• REQUIREMENT:
Which lines of the entries below contain the string "Servei"? Copy each one.

• PROVIDED INFORMATION:
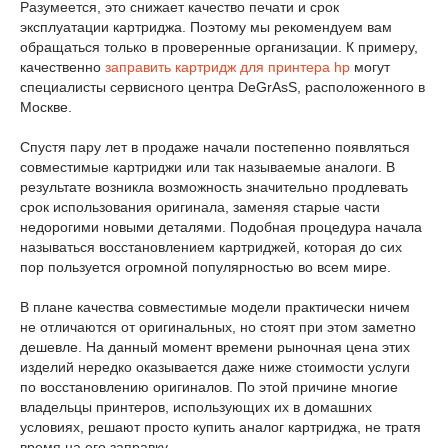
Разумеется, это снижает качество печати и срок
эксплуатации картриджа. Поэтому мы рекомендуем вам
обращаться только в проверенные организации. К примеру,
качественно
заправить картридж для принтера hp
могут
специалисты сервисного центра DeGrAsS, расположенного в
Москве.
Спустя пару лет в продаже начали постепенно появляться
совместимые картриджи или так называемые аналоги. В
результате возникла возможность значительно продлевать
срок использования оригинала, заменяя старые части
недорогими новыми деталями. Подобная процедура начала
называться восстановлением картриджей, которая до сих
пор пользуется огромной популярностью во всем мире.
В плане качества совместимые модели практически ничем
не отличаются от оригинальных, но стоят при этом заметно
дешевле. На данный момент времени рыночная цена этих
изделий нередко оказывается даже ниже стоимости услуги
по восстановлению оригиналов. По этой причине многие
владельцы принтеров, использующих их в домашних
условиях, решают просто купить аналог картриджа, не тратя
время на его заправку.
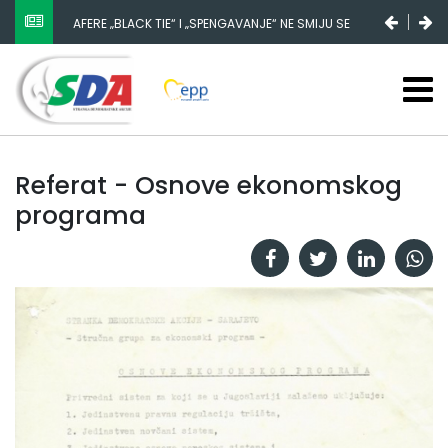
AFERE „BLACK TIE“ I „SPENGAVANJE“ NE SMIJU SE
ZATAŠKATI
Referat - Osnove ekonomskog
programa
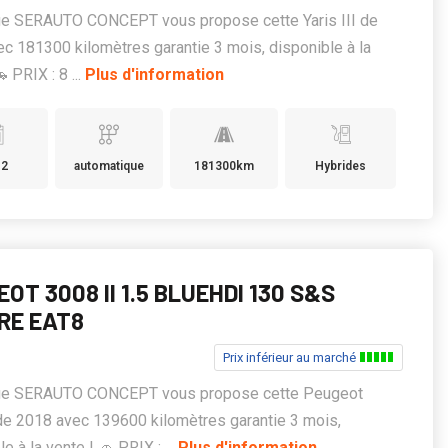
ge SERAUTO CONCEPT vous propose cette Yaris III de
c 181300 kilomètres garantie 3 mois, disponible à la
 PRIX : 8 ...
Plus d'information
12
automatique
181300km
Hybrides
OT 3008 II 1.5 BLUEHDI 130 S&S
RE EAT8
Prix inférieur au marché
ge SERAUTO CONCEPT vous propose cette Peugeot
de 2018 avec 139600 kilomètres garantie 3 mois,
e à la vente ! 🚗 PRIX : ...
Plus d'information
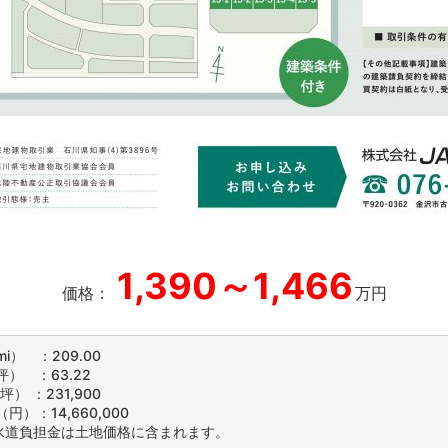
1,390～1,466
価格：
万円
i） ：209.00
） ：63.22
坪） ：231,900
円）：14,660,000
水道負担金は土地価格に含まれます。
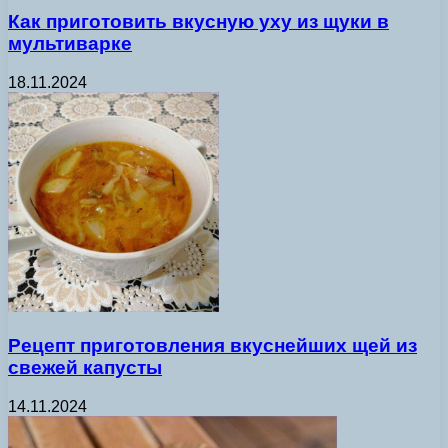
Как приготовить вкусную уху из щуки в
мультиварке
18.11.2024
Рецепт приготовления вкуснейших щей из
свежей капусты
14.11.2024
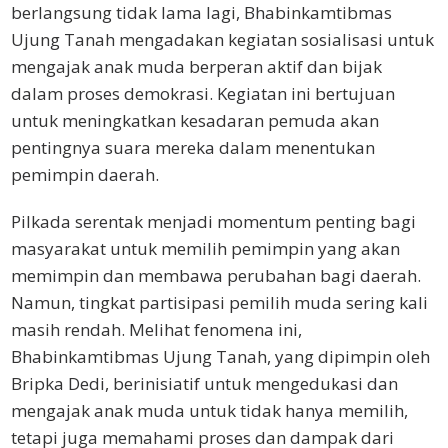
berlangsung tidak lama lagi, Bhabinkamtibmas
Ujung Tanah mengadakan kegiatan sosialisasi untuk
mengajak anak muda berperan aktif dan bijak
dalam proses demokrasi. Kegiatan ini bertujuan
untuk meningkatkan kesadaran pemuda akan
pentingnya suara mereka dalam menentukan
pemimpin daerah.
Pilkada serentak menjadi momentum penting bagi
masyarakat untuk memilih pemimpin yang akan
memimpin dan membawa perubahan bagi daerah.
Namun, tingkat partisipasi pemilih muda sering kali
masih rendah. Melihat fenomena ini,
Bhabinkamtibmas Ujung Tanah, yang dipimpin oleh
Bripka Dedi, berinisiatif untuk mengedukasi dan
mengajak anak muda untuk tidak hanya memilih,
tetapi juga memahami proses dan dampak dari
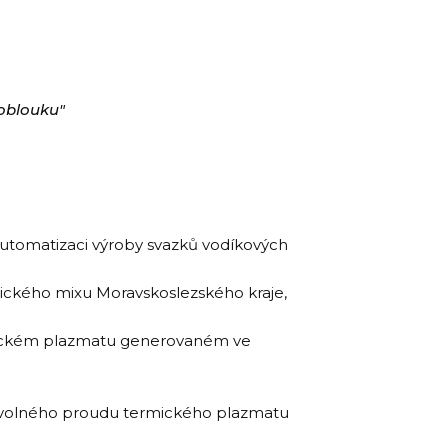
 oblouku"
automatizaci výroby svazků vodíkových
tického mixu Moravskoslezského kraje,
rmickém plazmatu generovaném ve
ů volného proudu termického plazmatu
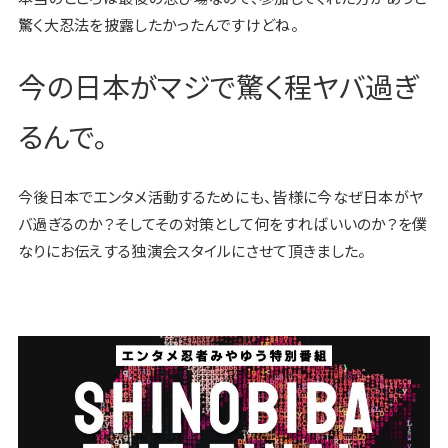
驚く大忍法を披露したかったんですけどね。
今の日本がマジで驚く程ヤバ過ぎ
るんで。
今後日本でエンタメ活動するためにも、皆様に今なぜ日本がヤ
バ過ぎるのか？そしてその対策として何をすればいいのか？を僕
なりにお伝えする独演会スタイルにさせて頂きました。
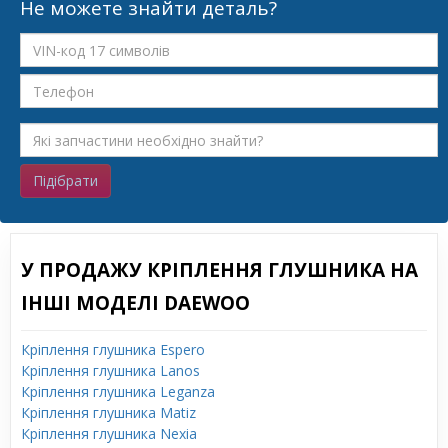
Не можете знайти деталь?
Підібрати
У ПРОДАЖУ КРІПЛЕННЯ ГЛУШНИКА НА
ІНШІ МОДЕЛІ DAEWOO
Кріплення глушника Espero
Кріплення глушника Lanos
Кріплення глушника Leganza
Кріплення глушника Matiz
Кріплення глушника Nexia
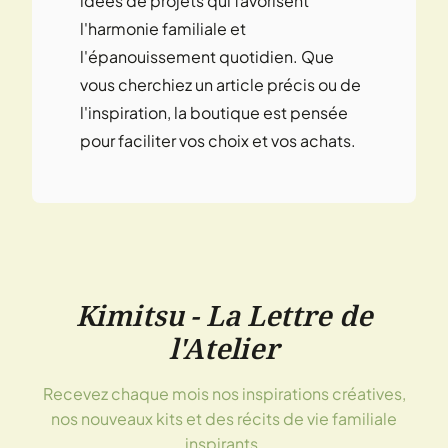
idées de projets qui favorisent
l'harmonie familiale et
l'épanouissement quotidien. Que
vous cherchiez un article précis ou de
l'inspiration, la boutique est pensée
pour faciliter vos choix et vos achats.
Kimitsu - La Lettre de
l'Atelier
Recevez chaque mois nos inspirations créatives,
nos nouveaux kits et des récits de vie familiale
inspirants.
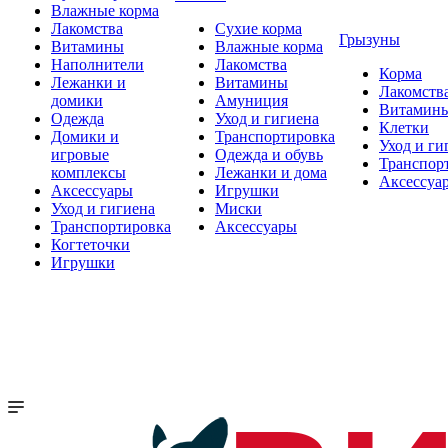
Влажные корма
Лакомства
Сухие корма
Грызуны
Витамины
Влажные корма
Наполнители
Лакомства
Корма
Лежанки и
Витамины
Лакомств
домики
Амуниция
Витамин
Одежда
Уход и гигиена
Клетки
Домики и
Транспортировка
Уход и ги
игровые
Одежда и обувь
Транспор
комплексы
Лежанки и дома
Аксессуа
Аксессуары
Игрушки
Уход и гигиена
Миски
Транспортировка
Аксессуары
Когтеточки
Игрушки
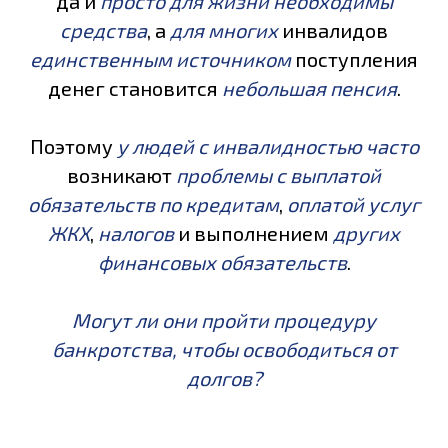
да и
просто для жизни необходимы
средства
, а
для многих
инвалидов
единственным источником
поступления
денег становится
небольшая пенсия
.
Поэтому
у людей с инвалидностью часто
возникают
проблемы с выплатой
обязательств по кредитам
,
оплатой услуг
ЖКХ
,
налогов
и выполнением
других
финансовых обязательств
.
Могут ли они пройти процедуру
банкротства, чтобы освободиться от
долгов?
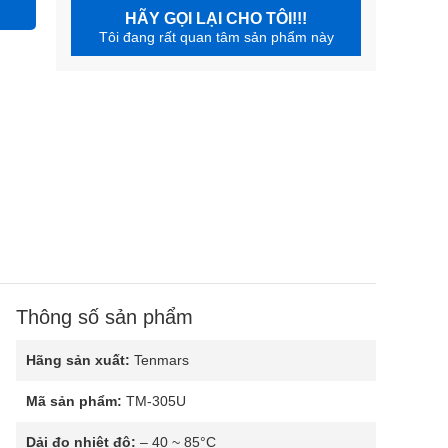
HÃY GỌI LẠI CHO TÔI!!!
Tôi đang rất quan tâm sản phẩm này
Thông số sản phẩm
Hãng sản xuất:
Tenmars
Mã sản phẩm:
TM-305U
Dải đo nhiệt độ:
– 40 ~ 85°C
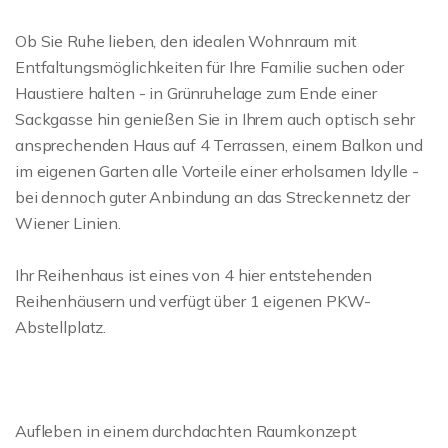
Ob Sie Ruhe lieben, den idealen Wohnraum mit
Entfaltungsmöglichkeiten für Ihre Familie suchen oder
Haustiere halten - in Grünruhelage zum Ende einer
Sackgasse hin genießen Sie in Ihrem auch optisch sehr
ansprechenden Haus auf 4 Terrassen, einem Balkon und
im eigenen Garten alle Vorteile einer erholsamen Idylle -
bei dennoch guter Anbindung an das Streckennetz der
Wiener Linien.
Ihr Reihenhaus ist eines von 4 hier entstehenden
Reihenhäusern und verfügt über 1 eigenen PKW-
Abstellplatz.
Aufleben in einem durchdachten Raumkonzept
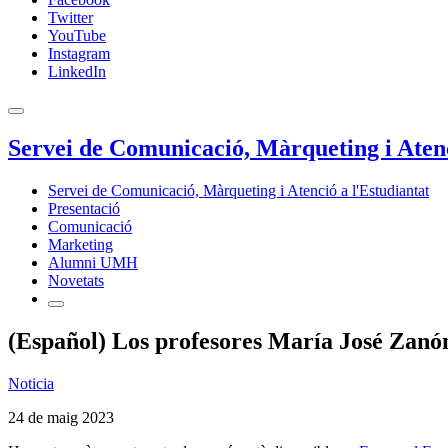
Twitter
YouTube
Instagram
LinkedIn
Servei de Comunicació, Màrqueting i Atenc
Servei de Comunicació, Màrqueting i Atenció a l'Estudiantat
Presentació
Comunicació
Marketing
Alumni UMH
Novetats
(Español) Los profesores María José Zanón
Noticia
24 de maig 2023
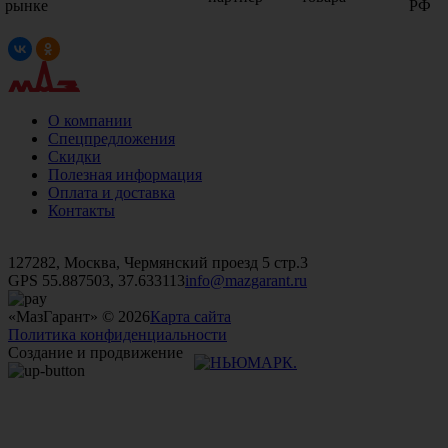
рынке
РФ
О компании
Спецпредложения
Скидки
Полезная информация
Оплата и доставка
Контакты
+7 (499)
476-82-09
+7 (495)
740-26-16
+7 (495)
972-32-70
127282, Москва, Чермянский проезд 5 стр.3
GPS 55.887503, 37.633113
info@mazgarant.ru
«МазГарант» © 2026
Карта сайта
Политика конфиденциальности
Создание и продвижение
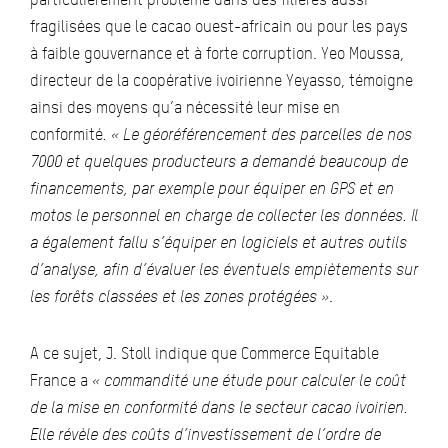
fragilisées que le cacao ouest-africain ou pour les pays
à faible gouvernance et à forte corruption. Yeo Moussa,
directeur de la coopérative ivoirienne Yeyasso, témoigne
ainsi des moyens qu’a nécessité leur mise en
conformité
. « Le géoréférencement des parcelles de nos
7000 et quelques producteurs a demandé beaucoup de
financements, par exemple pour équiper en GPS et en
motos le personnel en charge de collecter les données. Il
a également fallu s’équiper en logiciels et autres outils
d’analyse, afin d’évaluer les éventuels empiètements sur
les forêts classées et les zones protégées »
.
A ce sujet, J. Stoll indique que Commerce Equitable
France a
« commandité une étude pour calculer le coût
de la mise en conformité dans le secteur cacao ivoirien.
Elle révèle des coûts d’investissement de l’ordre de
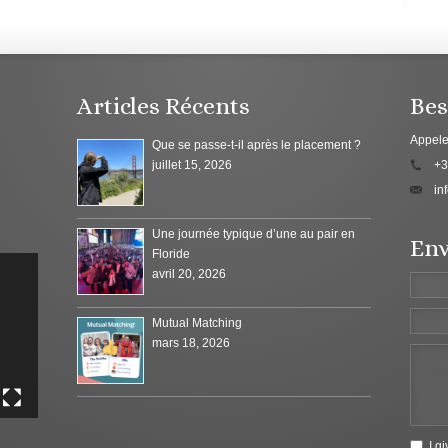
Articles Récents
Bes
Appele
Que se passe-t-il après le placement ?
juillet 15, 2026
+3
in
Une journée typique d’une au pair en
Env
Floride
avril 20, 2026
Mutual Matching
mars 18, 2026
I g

• FINISHED EXERCISE:
Servei de Comunicació, Màrqueting i Atenc
Servei de Comunicació, Màrqueting i Atenció a l'Estudiantat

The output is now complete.